Vidéo – Faut-il aller si loin dans la souffrance ?
La Kényane Hyvon Ngetich a repoussé (très) loin ses limites lors du marathon d’Austin, terminant…à quatre pattes.
Approcher ses limites. Les atteindre. Les repousser, sans cesse. Aller au-delà de la souffrance, de ce souffle coupé, de ces muscles endoloris, de ces jambes tétanisées après un long effort de plus de 40 bornes à scander inlassablement le macadam.
Puis la libération, cette ligne d’arrivée en bout de ligne droite. Encore quelques mètres. Que représentent-ils sur l’échelle d’un 42,195 km ? Une infime partie. Mais les plus rudes, assurément.
Le marathon, la course à pied, et le sport en général en compétition constituent le moyen de la confrontation, aux autres concurrents mais aussi au chronomètre.
La compétition, pour aller au bout de soi-même, pour découvrir une autre facette de sa personnalité dans les interstices d’une joie profonde et d’une douleur ardente. Mais jusqu’à quel point « faut-il » pousser son corps ?
Le marathon d’Austin (Texas), disputé dimanche 15 février, a fourni un exemple saisissant, avec le calvaire de la Kényane Hyvon Ngetich, qui a terminé troisième de l’épreuve en parcourant les ultimes mètres…en rampant, donnant lieu à un spectacle pathétique, ceint d’empathie et d’affliction à la lumière des images :
Hyvon Ngetich, qui possède un record de 2h34’42’’ sur la distance (2011) figurait en deuxième position de ce marathon. « Je ne me souviens pas de deux derniers kilomètres.

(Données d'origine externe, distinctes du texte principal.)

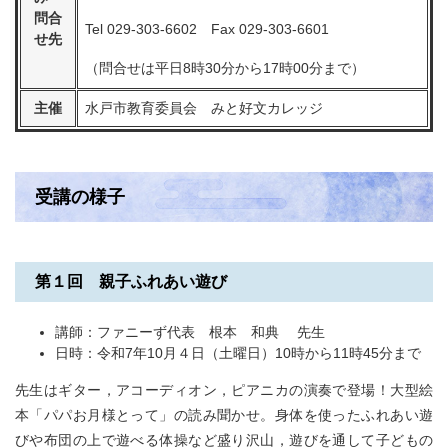
問合
Tel 029-303-6602 Fax 029-303-6601
せ先
（問合せは平日8時30分から17時00分まで）
主催
水戸市教育委員会 みと好文カレッジ
受講の様子
第１回 親子ふれあい遊び
講師：ファニーず代表 根本 和典 先生
日時：令和7年10月４日（土曜日）10時から11時45分まで
先生はギター，アコーディオン，ピアニカの演奏で登場！大型絵
本「パパお月様とって」の読み聞かせ。身体を使ったふれあい遊
びや布団の上で遊べる体操など盛り沢山，遊びを通して子どもの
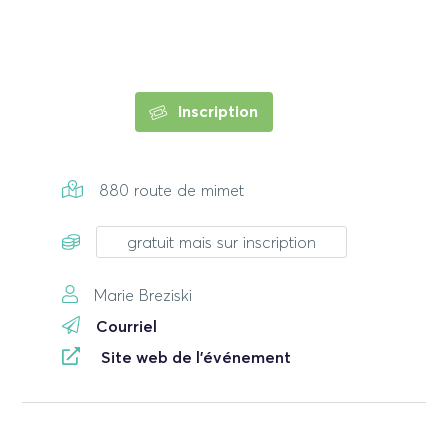
Inscription
880 route de mimet
gratuit mais sur inscription
Marie Breziski
Courriel
Site web de l'événement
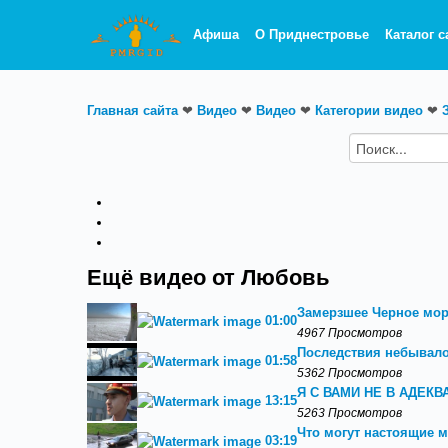
Афиша
О Приднестровье
Каталог с
Главная сайта
❤
Видео
❤
Видео
❤
Категории видео
❤
Ещё видео от Любовь
Замерзшее Черное мор
01:00
4967 Просмотров
Последствия небывало
01:58
5362 Просмотров
Я С ВАМИ НЕ В АДЕК
13:15
5263 Просмотров
Что могут настоящие м
03:19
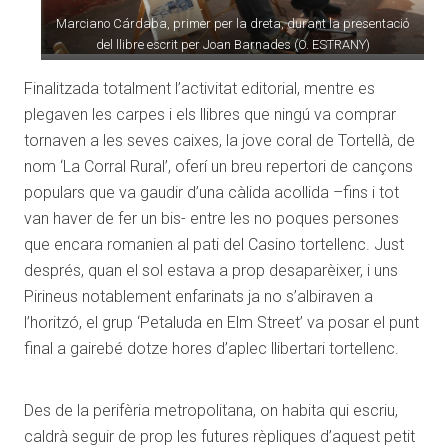
Marciano Cárdaba, primer per la dreta, durant la presentació
del llibre escrit per Joan Barnades (O. ESTRANY)
Finalitzada totalment l’activitat editorial, mentre es
plegaven les carpes i els llibres que ningú va comprar
tornaven a les seves caixes, la jove coral de Tortellà, de
nom ‘La Corral Rural’, oferí un breu repertori de cançons
populars que va gaudir d’una càlida acollida –fins i tot
van haver de fer un bis- entre les no poques persones
que encara romanien al pati del Casino tortellenc. Just
després, quan el sol estava a prop desaparèixer, i uns
Pirineus notablement enfarinats ja no s’albiraven a
l’horitzó, el grup ‘Petaluda en Elm Street’ va posar el punt
final a gairebé dotze hores d’aplec llibertari tortellenc.
Des de la perifèria metropolitana, on habita qui escriu,
caldrà seguir de prop les futures rèpliques d’aquest petit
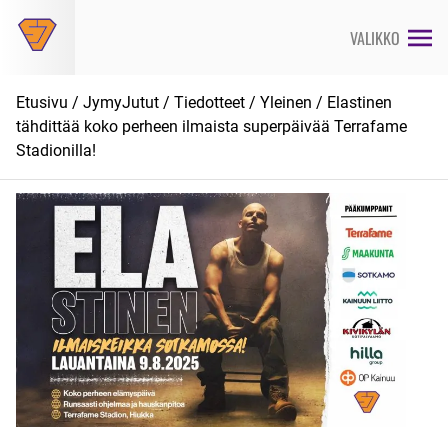
Siirry
suoraan
VALIKKO
sisältöön
Etusivu
/
JymyJutut
/
Tiedotteet
/
Yleinen
/ Elastinen
tähdittää koko perheen ilmaista superpäivää Terrafame
Stadionilla!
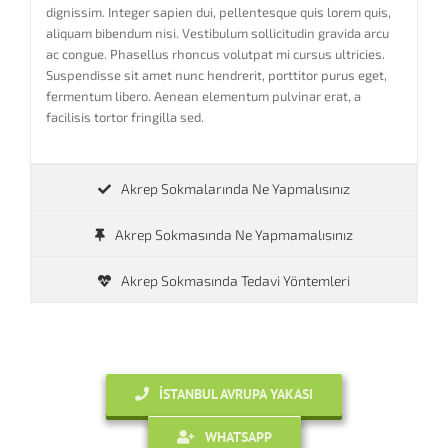
dignissim. Integer sapien dui, pellentesque quis lorem quis,
aliquam bibendum nisi. Vestibulum sollicitudin gravida arcu
ac congue. Phasellus rhoncus volutpat mi cursus ultricies.
Suspendisse sit amet nunc hendrerit, porttitor purus eget,
fermentum libero. Aenean elementum pulvinar erat, a
facilisis tortor fringilla sed.
Akrep Sokmalarında Ne Yapmalısınız
Akrep Sokmasında Ne Yapmamalısınız
Akrep Sokmasında Tedavi Yöntemleri
İSTANBUL AVRUPA YAKASI
WHATSAPP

La ligne d’arrivée, je n’en ai aucune idée ».
« Cela fait 43 ans que je suis impliqué dans le sport, et quand elle est arrivée à la sortie du virage les mains et les genoux, je n’avais jamais vu une telle arrivée » a de son côté déclaré le directeur de l’épreuve, John Conley.

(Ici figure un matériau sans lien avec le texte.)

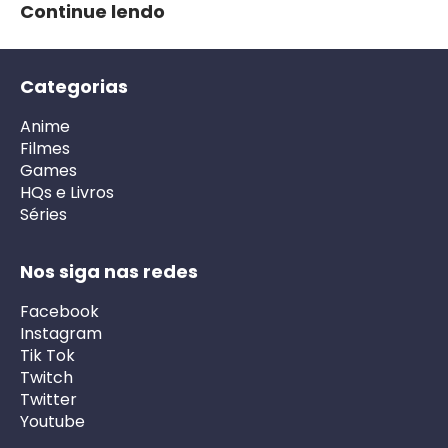
Continue lendo
Categorias
Anime
Filmes
Games
HQs e Livros
Séries
Nos siga nas redes
Facebook
Instagram
Tik Tok
Twitch
Twitter
Youtube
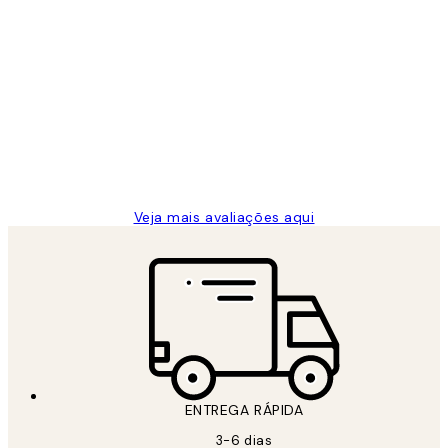
Comprador verificado
Avaliações
de
...
clientes
2 jun.
guilhermina g
Veja mais avaliações aqui
ENTREGA RÁPIDA
3-6 dias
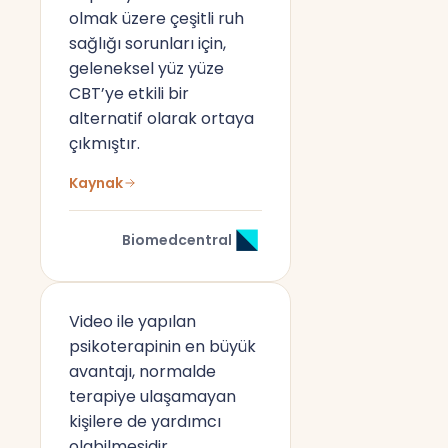
olmak üzere çeşitli ruh
sağlığı sorunları için,
geleneksel yüz yüze
CBT’ye etkili bir
alternatif olarak ortaya
çıkmıştır.
Kaynak
Biomedcentral
Video ile yapılan
psikoterapinin en büyük
avantajı, normalde
terapiye ulaşamayan
kişilere de yardımcı
olabilmesidir.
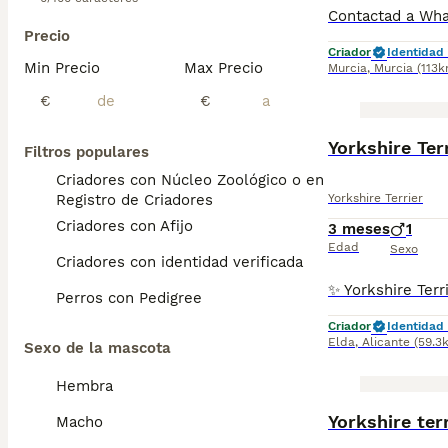
Precio
Criador
Identidad 
Min Precio
Max Precio
Murcia
,
Murcia
(113k
€
€
Yorkshire Ter
Filtros populares
Criadores con Núcleo Zoológico o en el
Registro de Criadores
Yorkshire Terrier
Criadores con Afijo
3 meses
1
Edad
Sexo
Criadores con identidad verificada
Perros con Pedigree
Criador
Identidad 
Elda
,
Alicante
(59.3
Sexo de la mascota
Hembra
Yorkshire ter
Macho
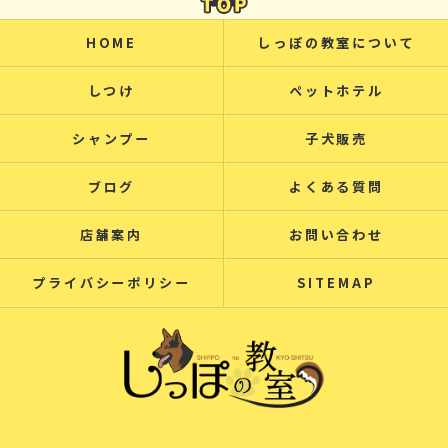
HOME
しっぽの教室について
しつけ
ペットホテル
シャンプー
子犬販売
ブログ
よくある質問
店舗案内
お問い合わせ
プライバシーポリシー
SITEMAP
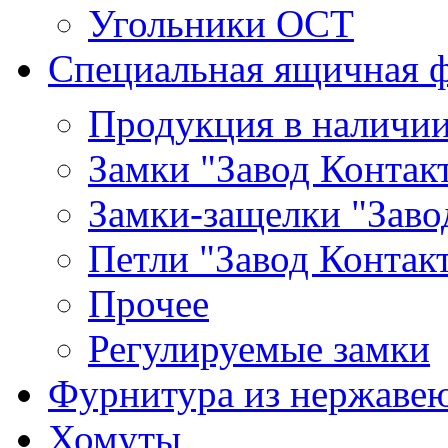
Угольники ОСТ
Специальная ящичная 
Продукция в наличи
Замки "Завод Контак
Замки-защелки "Заво
Петли "Завод Контак
Прочее
Регулируемые замки
Фурнитура из нержаве
Хомуты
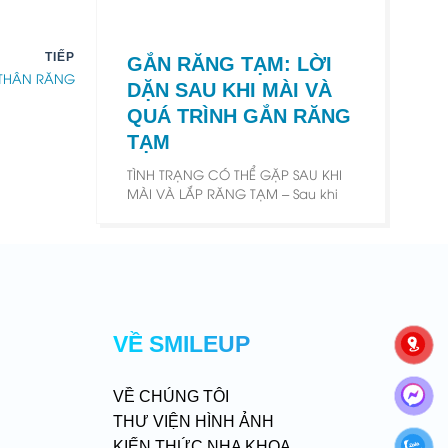
TIẾP
GẮN RĂNG TẠM: LỜI
 THÂN RĂNG
DẶN SAU KHI MÀI VÀ
QUÁ TRÌNH GẮN RĂNG
TẠM
TÌNH TRẠNG CÓ THỂ GẶP SAU KHI
MÀI VÀ LẮP RĂNG TẠM – Sau khi
VỀ SMILEUP
VỀ CHÚNG TÔI
THƯ VIỆN HÌNH ẢNH
KIẾN THỨC NHA KHOA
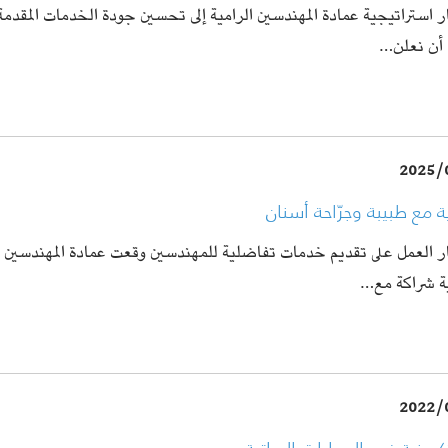
ر استراتيجية عمادة المهندسين الرامية إلى تحسين جودة الخدمات المقدم
 أن نعلن…
2025/
ة مع طبيبة وجرّاحة أسنان
ر العمل على تقديم خدمات تفاضلية للمهندسين وقعت عمادة المهندسين ا
ية شراكة مع…
2022/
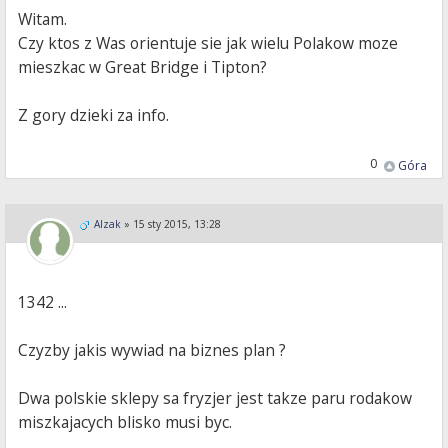
Witam.
Czy ktos z Was orientuje sie jak wielu Polakow moze
mieszkac w Great Bridge i Tipton?
Z gory dzieki za info.
0
Góra
Alzak
»
15 sty 2015, 13:28
1342 ...
Czyzby jakis wywiad na biznes plan ?
Dwa polskie sklepy sa fryzjer jest takze paru rodakow
miszkajacych blisko musi byc.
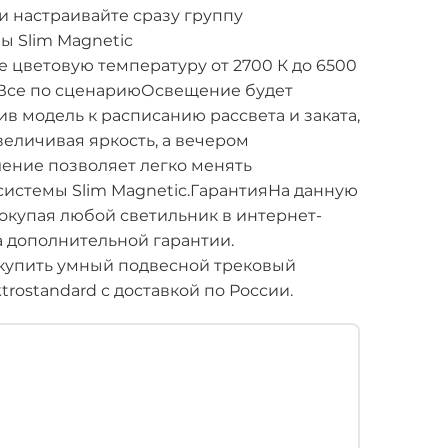
и настраивайте сразу группу
ы Slim Magnetic
цветовую температуру от 2700 К до 6500
.Все по сценариюОсвещение будет
в модель к расписанию рассвета и заката,
величивая яркость, а вечером
ление позволяет легко менять
системы Slim Magnetic.ГарантияНа данную
Покупая любой светильник в интернет-
да дополнительной гарантии.
купить умный подвесной трековый
rostandard с доставкой по России.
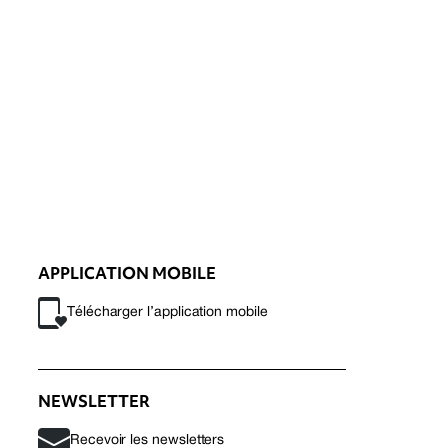
APPLICATION MOBILE
Télécharger l’application mobile
NEWSLETTER
Recevoir les newsletters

« J’ai continué car j’y étais presque »
Des volontaires ont proposé à Hyvon Ngetich de terminer en fauteuil roulant, ce qu’elle a refusé (elle aurait pu être disqualifiée, même si à ce moment précis, elle ne devait pas y penser…).
Comme aimantée par la ligne d’arrivée, uniquement focalisée sur cet objectif et encouragée par la foule, la Kényane a puisé dans des ressources insoupçonnées, progressant centimètre par centimètre pour franchir la ligne en troisième position, en 3h04’02’’, après s’être fait doubler par Steffan Hannah (3h03’59’’) alors que la victoire est revenue à Cynthia Jerop (2h54’21’’).

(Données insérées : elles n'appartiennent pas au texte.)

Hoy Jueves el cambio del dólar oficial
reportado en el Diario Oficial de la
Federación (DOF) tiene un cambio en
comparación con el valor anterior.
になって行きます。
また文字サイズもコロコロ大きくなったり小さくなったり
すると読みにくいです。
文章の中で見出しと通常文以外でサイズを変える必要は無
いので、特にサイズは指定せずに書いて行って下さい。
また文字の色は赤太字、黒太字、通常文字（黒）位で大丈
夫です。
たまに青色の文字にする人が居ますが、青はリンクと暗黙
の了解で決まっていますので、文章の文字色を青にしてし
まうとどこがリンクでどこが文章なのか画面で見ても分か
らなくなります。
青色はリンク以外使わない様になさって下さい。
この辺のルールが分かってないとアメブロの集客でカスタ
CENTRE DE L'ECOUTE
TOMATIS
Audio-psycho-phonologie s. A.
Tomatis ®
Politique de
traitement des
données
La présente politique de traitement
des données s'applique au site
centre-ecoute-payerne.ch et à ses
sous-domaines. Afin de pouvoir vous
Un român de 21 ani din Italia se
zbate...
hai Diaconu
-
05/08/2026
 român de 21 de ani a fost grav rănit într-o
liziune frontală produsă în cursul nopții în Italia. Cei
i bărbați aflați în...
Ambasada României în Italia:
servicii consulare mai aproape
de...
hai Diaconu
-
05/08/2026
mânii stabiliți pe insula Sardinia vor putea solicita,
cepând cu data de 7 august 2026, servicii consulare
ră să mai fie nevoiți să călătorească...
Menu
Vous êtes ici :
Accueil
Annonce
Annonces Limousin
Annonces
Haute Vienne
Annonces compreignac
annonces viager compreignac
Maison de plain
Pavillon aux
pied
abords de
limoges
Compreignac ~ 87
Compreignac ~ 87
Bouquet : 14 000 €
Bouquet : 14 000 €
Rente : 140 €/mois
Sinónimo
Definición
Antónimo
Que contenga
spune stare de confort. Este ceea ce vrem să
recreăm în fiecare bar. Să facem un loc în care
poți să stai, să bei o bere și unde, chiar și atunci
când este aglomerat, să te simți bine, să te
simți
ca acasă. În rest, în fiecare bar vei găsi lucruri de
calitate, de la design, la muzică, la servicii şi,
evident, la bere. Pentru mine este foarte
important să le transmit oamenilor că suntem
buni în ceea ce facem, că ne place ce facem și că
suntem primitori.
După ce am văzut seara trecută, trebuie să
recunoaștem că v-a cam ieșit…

« Vous avez réalisé la course la plus courageuse que j’ai jamais vue de ma vie. Vous avez mérité les honneurs, et vous aurez la même prime que si vous aviez terminé deuxième » a souligné John Conley.
« Je me souviens d’une femme en vélo. Elle m’a dit : “vous y êtes presque“. Donc j’ai continué car j’y étais presque. Courir, vous devez toujours continuer, continuer » a glissé Hyvon Ngetich.
Courir, ramper plutôt, jusqu’à l’extrême épuisement, parfois.